Extendamos el viejo precepto —y lo paradisiaco gastronómico lezamiano: de acuerdo con Manuel Pereira el hombre de las eras imaginarias erigía, imponente, la carta sideral de la sensualidad gastronómica de la ínsula- hasta el momento mismo en que el objeto del deseo, es decir, el futuro manjar, se gesta. “Supongamos algunas inverosimilitudes para ganar algunas delicias” es, entre las frases lezamianas, una de mis predilectas. Supongámoslas, pues. En el Capítulo II de Paradiso se homologa el enaltecimiento que llega desde el cultivo del té al que llega con el cultivo de frutos cubanos. Ahí está la mano del que, para que el acto culinario y palatal tome cuerpo y lugar, se afana como ente primigenio: el campesino, su sabiduría sin cuento. La semilla justa; la tierra exacta, esa que existe para una simiente y solo para ella —¿se vislumbra prueba de sensualidad y fidelidad mayor?—; el momento ideal para la siembra; el atender la cosecha día a día; el momento supremo de ir a por el fruto; el mes; la hora; las muy aludidas —y no pocas veces trágicamente olvidadas— fases de la luna, ah, el campesino que ordeña aún sin que el Sol lo asista o brinde lumbre, balde y mano precisa, el nombre pudoroso del animal en los labios, la caricia, el mimo, labios y manos y piel de hombre que vive de la tierra y a la tierra y a sus frutos reverencia y ama y respeta, tierra que lleva cincelada en benditas callosidades, en los ojos, en el rostro, en el cuerpo todo como se lleva un secreto de valor innombrable. El hijo antes labró porque antes labró el padre y antes el padre del padre, sucesión de generaciones, hoy puede que sea el hijo ingeniero agrónomo, o veterinario. Son hijos de la tierra. De sus frutos. Bulle sensualidad y rito en esa labor. No hay hechura sin alfa y omega, y la cocina, el arte, la ceremonia, el convite de la mesa, el protocolo que lo rodea, ese, el del Capítulo VII de Paradiso, no resulta excepción de la regla. Tiene su alfa y su omega. Y el alfa lo pone la tierra. Lo pone aquel que la reverencia, y la suda, y la labra, y la hace producir. El sortilegio de la sensualidad, de lo voluptuoso originario, nace —infiel y desmemoriado quién lo niegue— de aquel que cosecha y procura y protege y ara y vendimia. He ahí la fiesta de los inicios: el misterio inaugural, el alfa condicionante de la sensualidad y el omega alucinante de lo ahíto. “Casualizar lo incondicionado”, anhelaba Lezama.

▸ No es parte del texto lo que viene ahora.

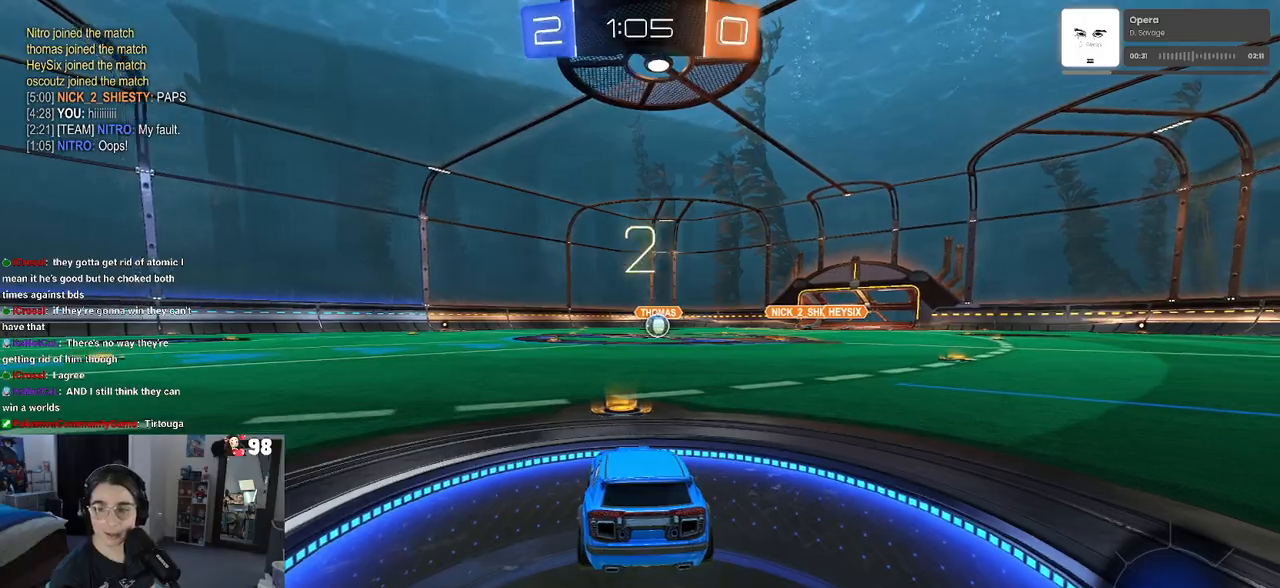
{"buttons": ["R2"], "left_stick": "center", "right_stick": "center", "events": [[33, "TRIANGLE", "up"]]}
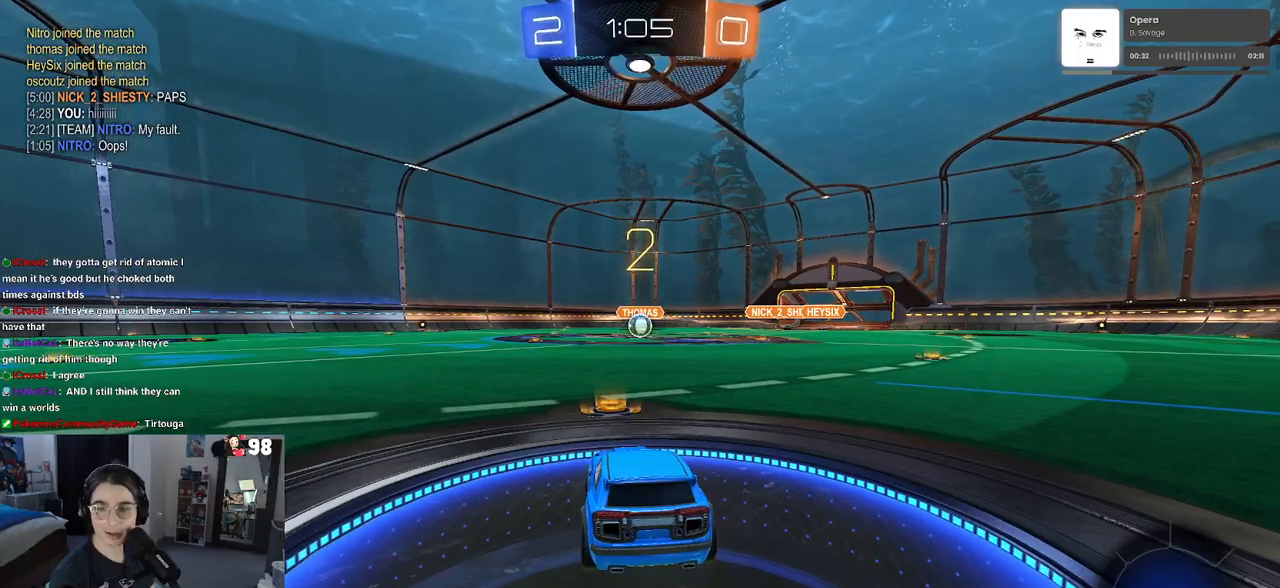
{"buttons": ["TRIANGLE", "R2"], "left_stick": "center", "right_stick": "center", "events": [[500, "TRIANGLE", "down"]]}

Ahí está ella: nuestra tierra. La tierra cubana. Negra. Roja. Gris. Del color que sea. Cándida y bella. Húmeda por las mañanas; cálida y reverberante al mediodía; plena de olores a la noche. Que no se diga nacionalismo: que se diga amor. Así, a secas, sin adjetivos, que el amor —esperándolo todo— ni los merece ni los exige. Amor. Nuestra tierra, que al decir de los cronistas hizo exclamar al Almirante aquella frase que todo cubano sabe. Nuestra tierra que alienta, calienta y alimenta, que a todos —aunque moren lejos— carga en su regazo —y que todos llevamos al regazo, al hombro, a cuestas, al corazón— como madre inmortal. En el regazo los que dentro viven; en el regazo los que lejos viven, que no sabe la tierra de odios ni es parca en perdonarlos. En el regazo: ¡todos! Azar concurrente porque el amor no excluye. De la tierra cubana emerge la yuca que la exhala; el verdísimo y colgante plátano; la malanga del párvulo y del enfermo; el guaguí que tanto veneraran mi abuelo gallego y mi abuela isleña; de ella son las frutas más sensuales del mundo, las más eróticas del Universo —si resultara que alguien osara en tales espacios rivalizar en sensualidad con los frutos de esta tierra—: el mango pulposo; el mamey libidinosamente elusivo; la piña rematada por su verde diadema; la naranja de sacro color; el marañón que, introvertido pero lleno de ansías, aprieta la boca; el tamarindo ácido y añorado; el melón vasto, escarlata y acuoso. Ah, ¡nuestras frutas carnosas, bellas, jugosas, sensuales!, sí, sensuales, tanto que los trovadores allá en Provenza bien habrían podido lamentar no fuera capaz la tierra occitana de canjear la orgullosa manzana y la vinícola uva por el vistoso y muy seductor mango, asiático, sí, pero transculturado, cubanizado, mil veces más sabroso y mil veces más sensual, tanto que si una mujer o un hombre son bellos, deseables, pues ahí va el cubano o la cubana que lo mira a decir: ¡es un mango!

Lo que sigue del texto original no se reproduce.